According to a recording made of the discussion to aid in the preparation of a memoir by a former chief of staff, Mark Meadows, Mr. Trump added that “as president, I could have declassified it. Now I can’t, you know, but this is still a secret.” A transcript of that colloquy from August 2021, though, records Mr. Trump as saying “this is off the record, but — they presented me this.”
Yet Mr. Trump told Mr. Baier that there “was a massive amount of papers and everything else talking about Iran and other things. And it may have been held up or may not, but that was not a document. I didn’t have a document per se. There was nothing to declassify. These were newspaper stories, magazine stories and articles.” Mr.
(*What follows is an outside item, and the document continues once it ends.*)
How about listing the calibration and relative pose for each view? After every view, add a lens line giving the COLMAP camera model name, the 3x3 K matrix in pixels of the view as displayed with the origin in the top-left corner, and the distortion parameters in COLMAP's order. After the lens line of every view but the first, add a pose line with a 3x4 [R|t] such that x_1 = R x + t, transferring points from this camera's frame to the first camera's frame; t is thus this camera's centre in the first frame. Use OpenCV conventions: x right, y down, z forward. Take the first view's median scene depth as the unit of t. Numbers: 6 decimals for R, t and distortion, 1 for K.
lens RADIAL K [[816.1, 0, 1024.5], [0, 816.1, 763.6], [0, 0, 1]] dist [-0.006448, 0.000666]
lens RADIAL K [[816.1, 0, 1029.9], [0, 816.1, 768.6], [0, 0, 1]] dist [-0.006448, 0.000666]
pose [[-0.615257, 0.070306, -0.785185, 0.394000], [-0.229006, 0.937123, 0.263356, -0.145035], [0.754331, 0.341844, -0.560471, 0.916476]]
Trump added that “these boxes were interspersed with all sorts of things, golf shirts, clothing, pants, shoes, there were many things.”
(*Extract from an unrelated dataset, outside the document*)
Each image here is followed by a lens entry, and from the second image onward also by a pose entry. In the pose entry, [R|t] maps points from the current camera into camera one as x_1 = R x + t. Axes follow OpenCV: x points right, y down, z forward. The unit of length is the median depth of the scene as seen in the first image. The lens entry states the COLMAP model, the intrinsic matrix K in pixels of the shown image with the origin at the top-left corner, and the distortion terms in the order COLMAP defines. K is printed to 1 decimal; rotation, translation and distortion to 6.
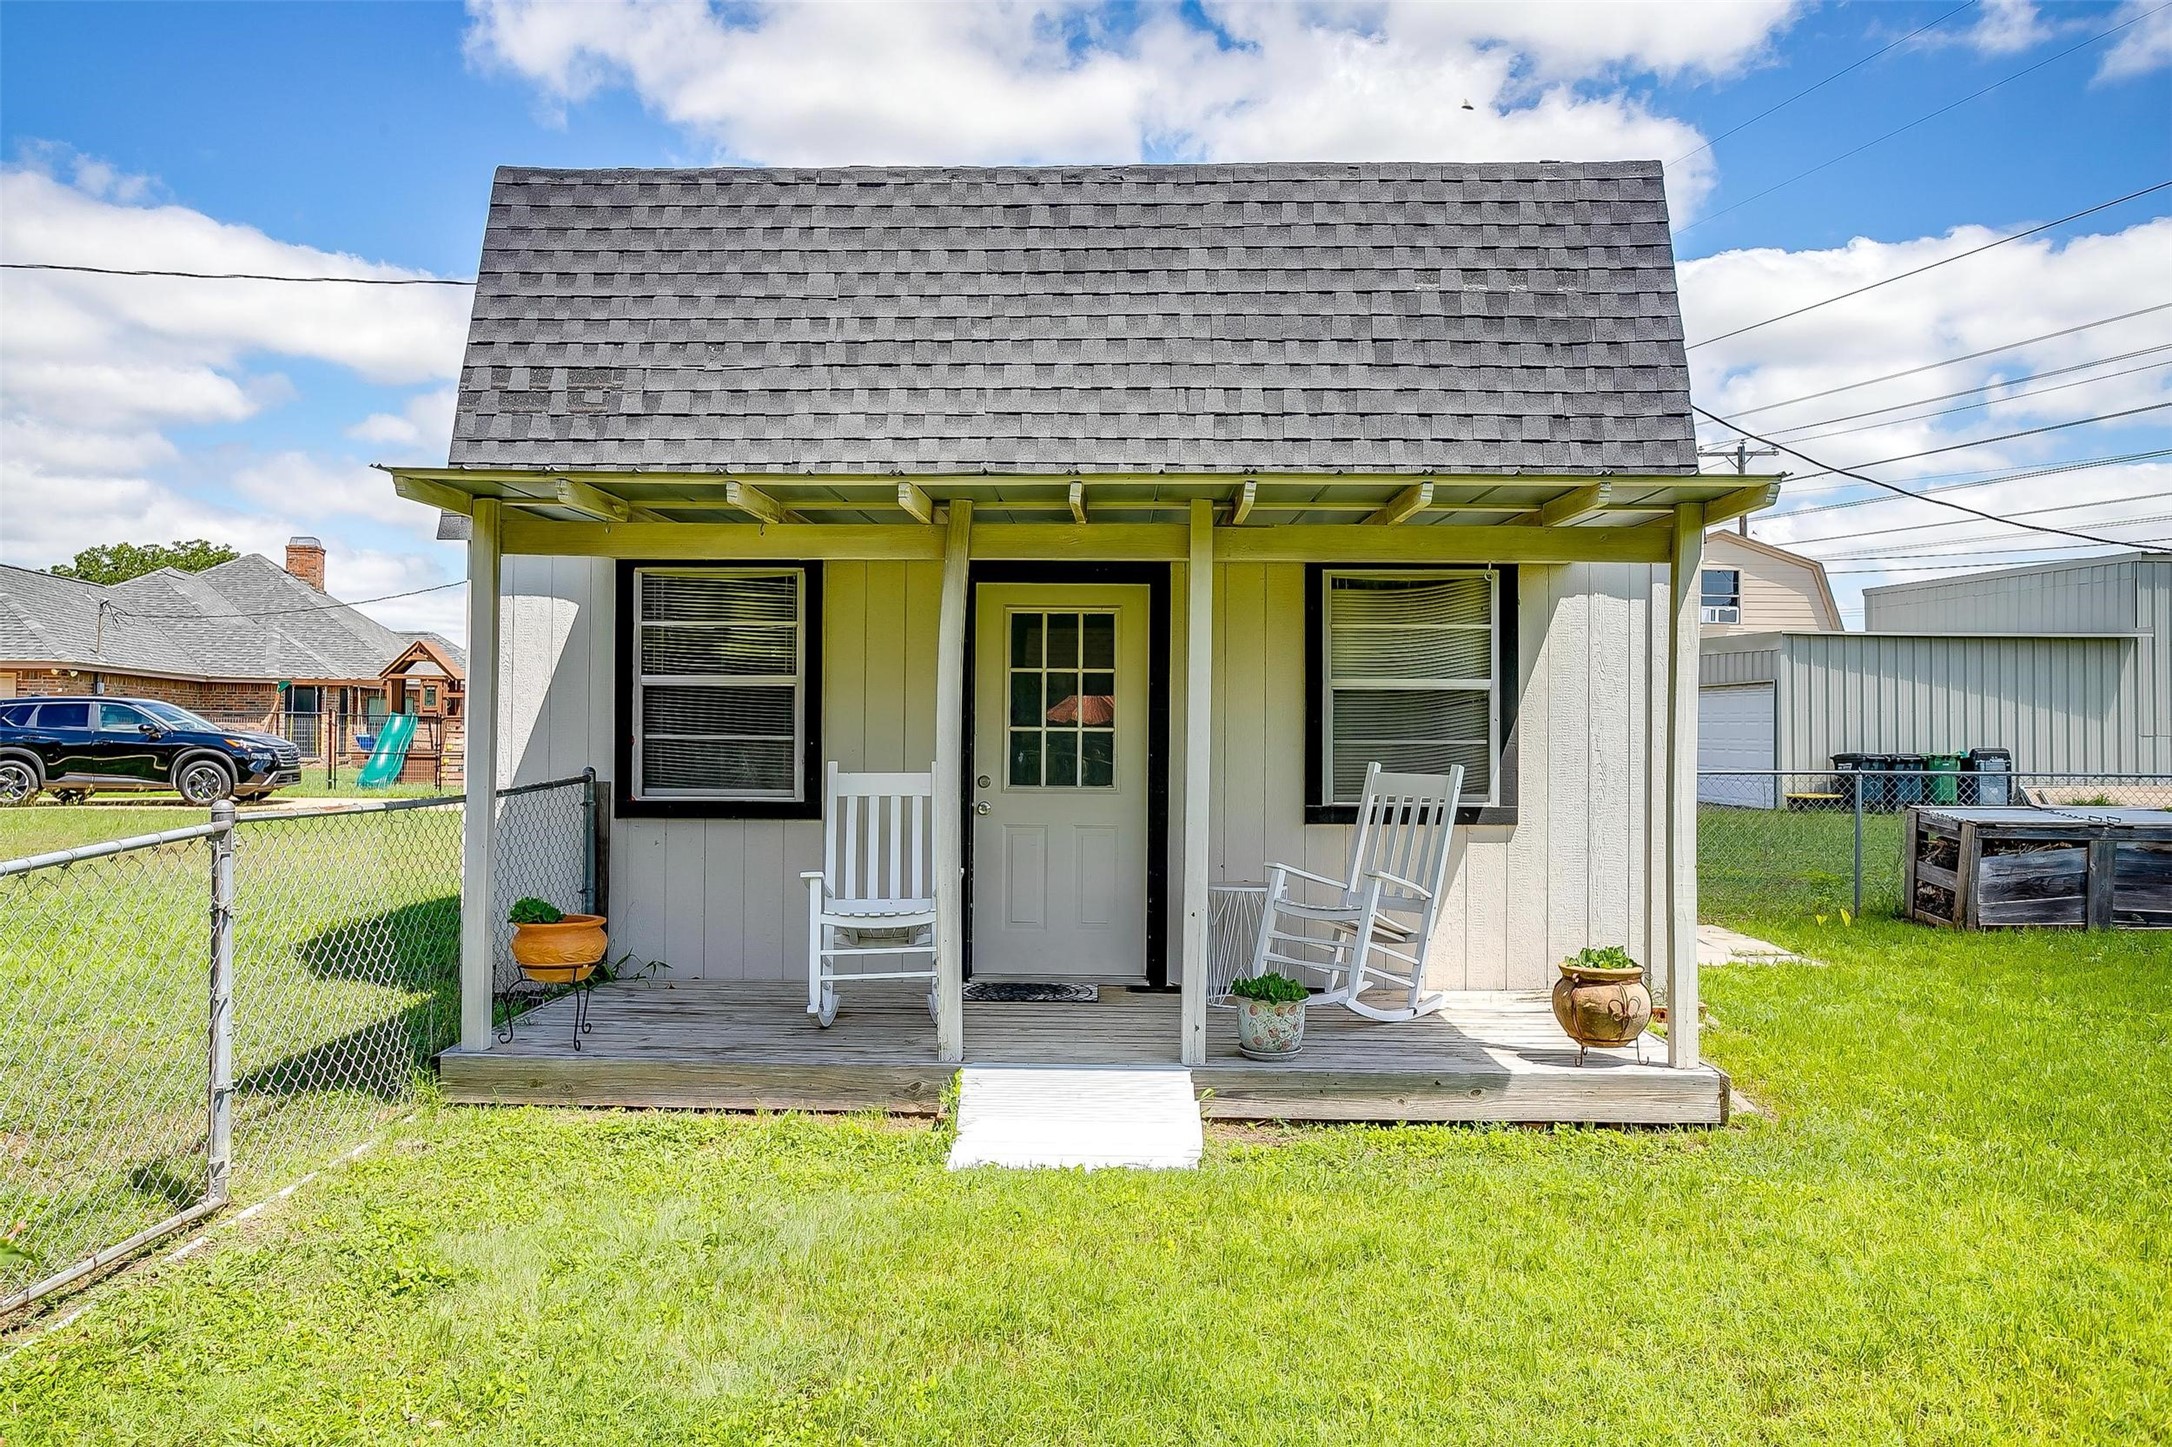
lens RADIAL K [[1535.4, 0, 1089.7], [0, 1535.4, 721.1], [0, 0, 1]] dist [0.000992, 0.000141]
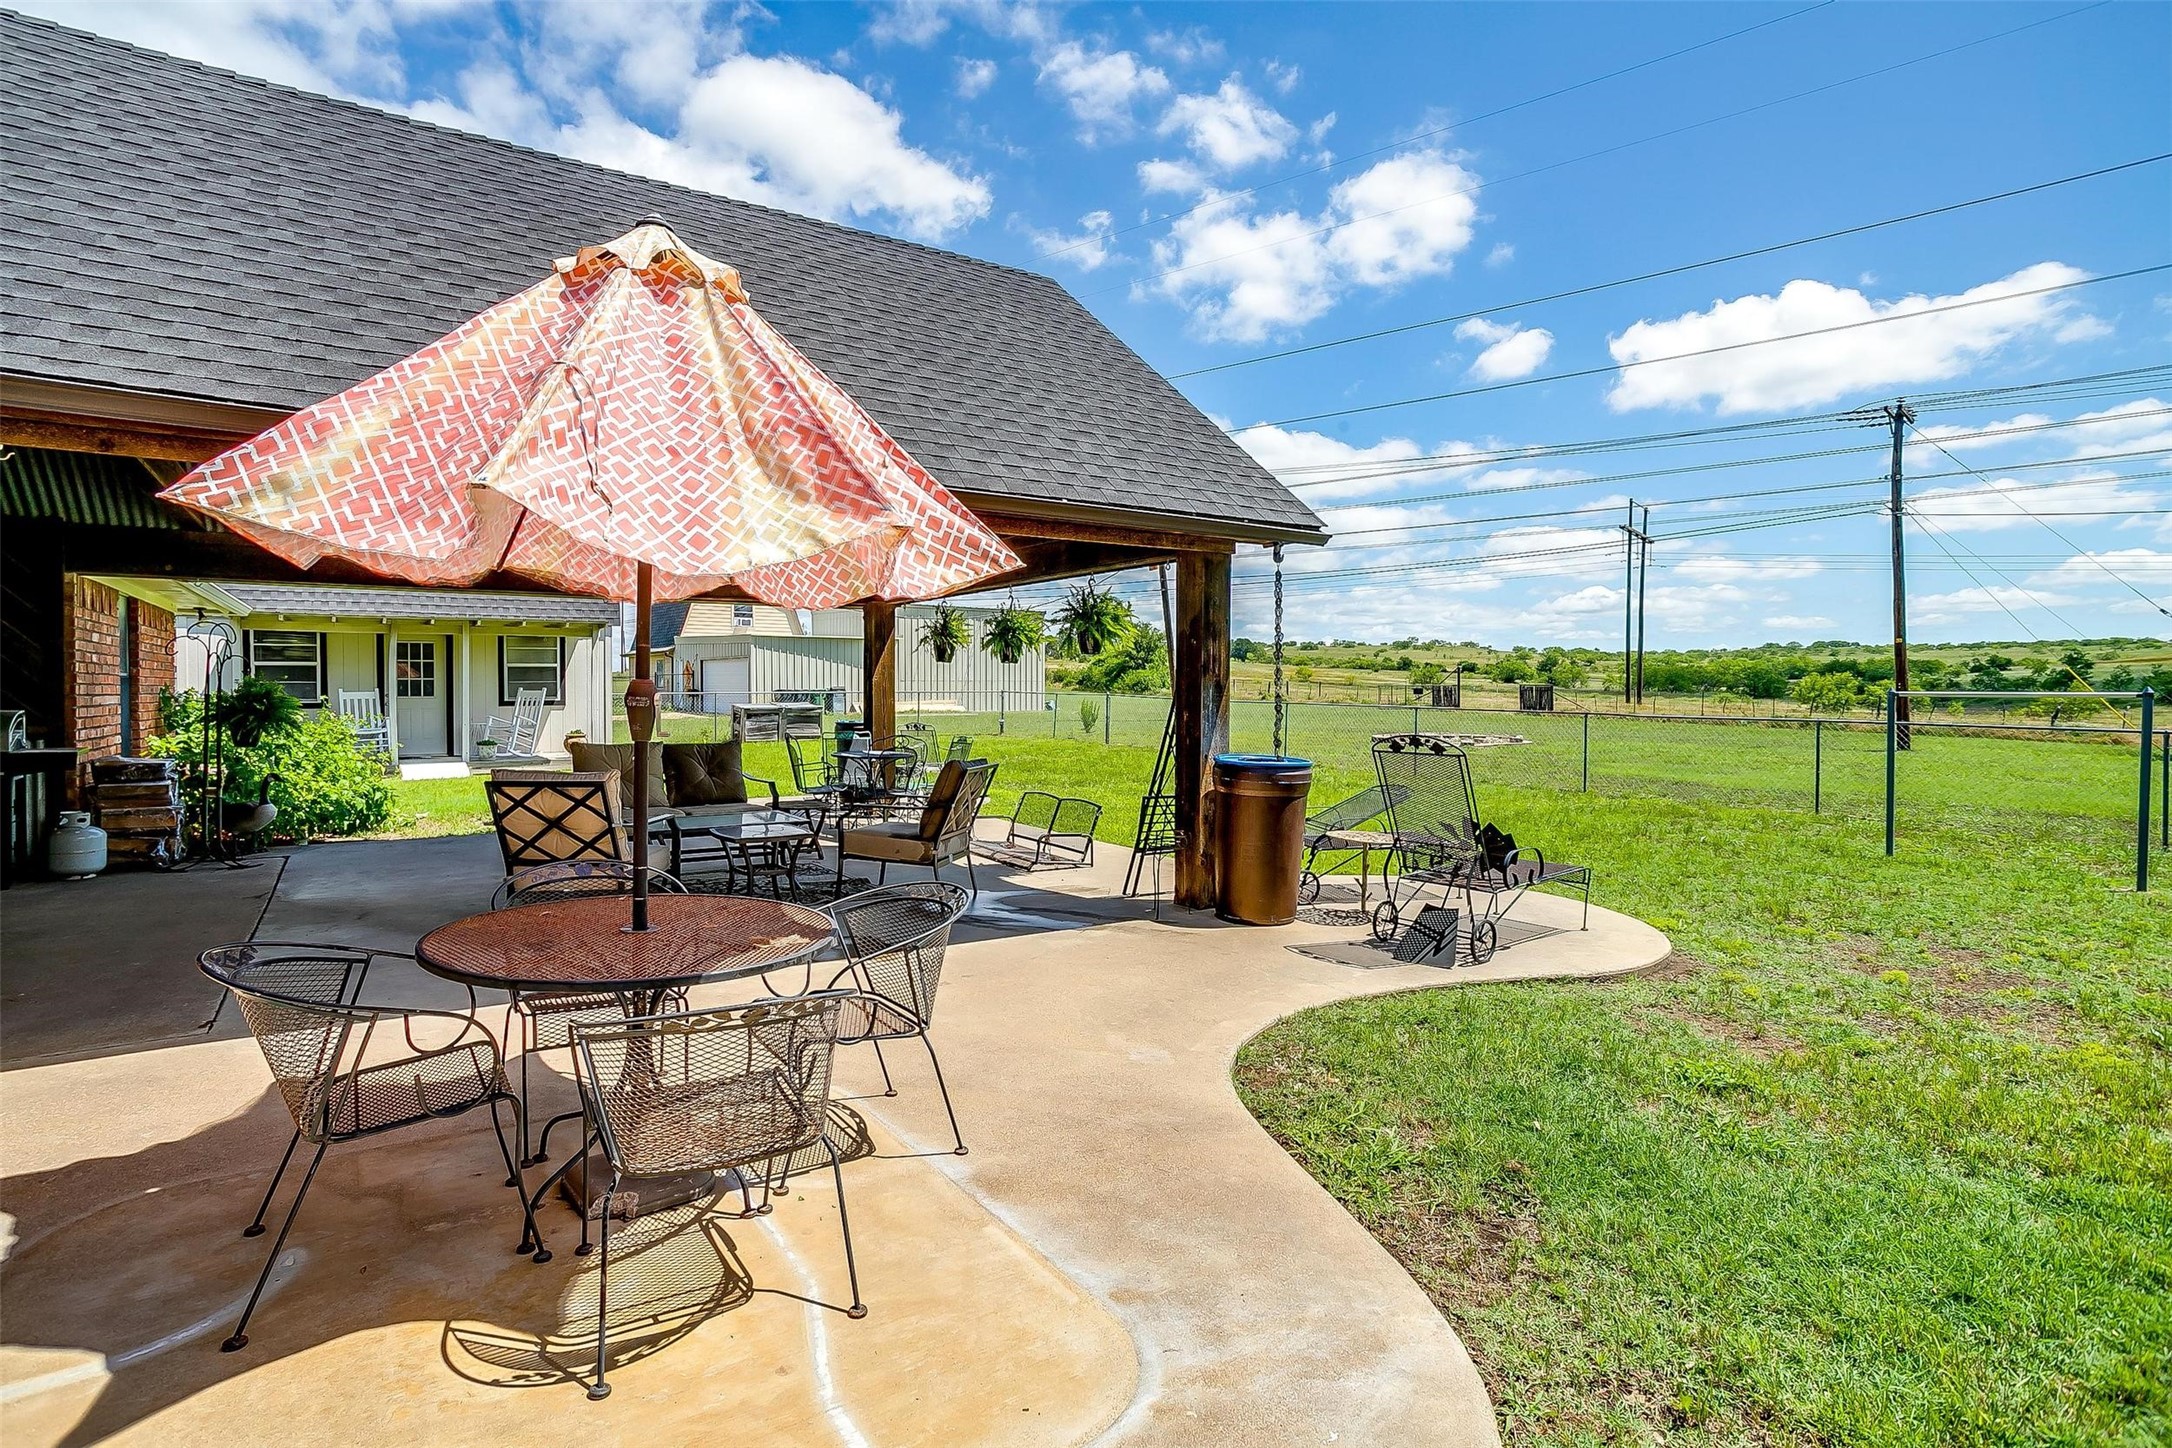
lens RADIAL K [[1091.6, 0, 1088.3], [0, 1091.6, 712.2], [0, 0, 1]] dist [-0.017495, 0.009293]
pose [[0.817554, -0.019242, 0.575530, -0.182298], [0.002064, 0.999533, 0.030486, 0.008829], [-0.575848, -0.023737, 0.817212, -1.754318]]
Mr. Trump also offered a more general theory of his custodianship of the documents. When asked by Mr. Baier why he did not return the documents with dispatch, he responded that he wanted “to go through the boxes and get all my personal things out. I don’t want to hand that over to NARA” — The National Archives Administration — “yet, and I was very busy as you have sort of seen.”
When pushed on why he delayed acceding to requests that the documents be returned in full, Mr. Trump added that “Before I send boxes over, I have to take all my things out. These boxes were interspersed with all sorts of things.” Mr. Smith’s indictment accused Mr. Trump of being “personally involved” in removing documents from the White House and keeping them away from federal authorities.
If they are able to undermine Mr. Trump’s claims by, say, calling as witnesses those who were at Bedminster, Mr. Smith’s attorneys will likely argue that the comments to Mr. Baier are, under the Federal Rules of Evidence, an “admission against interest,” which the Legal Institute defines as “an out-of-court statement made by a party that is against their own pecuniary, proprietary, or penal interest.”
While Mr. Trump will certainly be represented by an attorney at trial, the law does allow defendants to represent themselves in court as “pro se” litigants, a Latin term that means “on one’s own behalf.” Chapter 28 U.S.C. § 1654 ordains that in “all courts of the United States the parties may plead and conduct their own cases personally or by counsel.”